When it comes to creatures that have been sharing this planet with us for millennia, this tiny worm is probably the devil you don’t know.

That’s because the aptly named "devil worm" haunts places that are difficult, if not downright impossible, for other animal life to exist.

In fact, the first of its kind wasn’t discovered until 2008 — about a mile down a South African gold mine. The critter, which is a kind of nematode or roundworm, was immediately hailed as the deepest-living animal ever found. And that’s a distinction the devil worm is likely to keep.

After all, who else can eke out an existence amid the intense heat and squelching pressure of such depths? And what’s for dinner?

The devil worm — scientists dubbed it Halicephalobus mephisto, after the Faustian demon who presided over hell — wasn’t taking questions.

Eventually, scientists did pry loose a few of the devil worm’s secrets. For instance, to keep its svelte half-millimeter figure, it nibbles happily on bacteria. And, since it’s likely been squirming far below our feet for thousands of years, the creature has had plenty of time to evolve into its niche habitat.

But what about its strange superpower — the ability to withstand the infernal heat and impossible pressures of its own private underworld? To find a clue, scientists had to probe much deeper. In fact, researchers at American University just gave the devil worm another title: the first subterrestrial animal ever to have its genome sequenced.

The research, published this month in the journal Nature Communications, reveals a creature that’s packing a remarkable amount of Hsp70.

Known as "heat-shock" protein, Hsp70 is found in much smaller amounts in pretty much all life forms. Its job is to repair cells that are damaged from heat.
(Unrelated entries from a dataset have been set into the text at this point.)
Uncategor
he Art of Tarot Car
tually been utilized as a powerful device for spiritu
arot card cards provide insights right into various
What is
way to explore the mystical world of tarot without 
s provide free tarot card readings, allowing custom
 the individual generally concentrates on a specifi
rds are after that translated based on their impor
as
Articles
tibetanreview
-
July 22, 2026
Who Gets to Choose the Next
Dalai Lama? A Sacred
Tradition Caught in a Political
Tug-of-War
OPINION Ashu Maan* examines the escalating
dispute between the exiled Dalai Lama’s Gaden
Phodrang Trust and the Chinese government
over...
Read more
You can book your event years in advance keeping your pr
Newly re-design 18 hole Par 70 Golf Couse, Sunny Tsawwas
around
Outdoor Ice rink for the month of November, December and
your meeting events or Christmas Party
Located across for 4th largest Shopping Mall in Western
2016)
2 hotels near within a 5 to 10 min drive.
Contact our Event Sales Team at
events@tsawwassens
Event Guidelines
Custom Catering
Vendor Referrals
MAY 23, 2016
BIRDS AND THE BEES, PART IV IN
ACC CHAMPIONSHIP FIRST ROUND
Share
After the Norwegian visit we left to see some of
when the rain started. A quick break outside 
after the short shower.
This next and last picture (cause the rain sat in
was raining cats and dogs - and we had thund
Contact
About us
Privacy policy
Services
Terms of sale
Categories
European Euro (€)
And while other nematodes have Hsp70, H. mephisto boasts it in spades.

The sequencing revealed the worm’s Hsp70 genes were copies of themselves, essentially giving it duplicates and triplicates and quadri — err, you get the idea — until it could endure even the most hellish of habitats.

The worm is also packing spare copies of a gene called AIG1, which is linked to cellular survival in plants and animals.

“The Devil Worm can't run away; it's underground,” Bracht explains in a press release. “It has no choice but to adapt or die. We propose that when an animal cannot escape intense heat, it starts making additional copies of these two genes to survive.”

Those genes suggest the devil worm took a long evolutionary road to get to the point where it can make a kind of hell its home. And just maybe it can teach us a thing or two about how to live with a devil we do know: climate change.

We may look to the humble nematode, a creature with an incredible knack for rolling with environmental change. Perhaps we may even replicate its genetic hazmat suit, replete with all those insulating Hsp70 proteins.

“[Nematodes] have a reputation as some of the toughest multicellular life forms that have colonized the most inhospitable habitats,” Andreas Teske, a professor at the University of North Carolina Chapel Hill, who was not involved with the new study, tells Discover Magazine. “They have colonized every hidden corner of the planet where the most basic requirements are met — oxygen, water, bacteria as food.”

And maybe H. mephisto surfaced just in time for us to steal a page from its genetic playbook.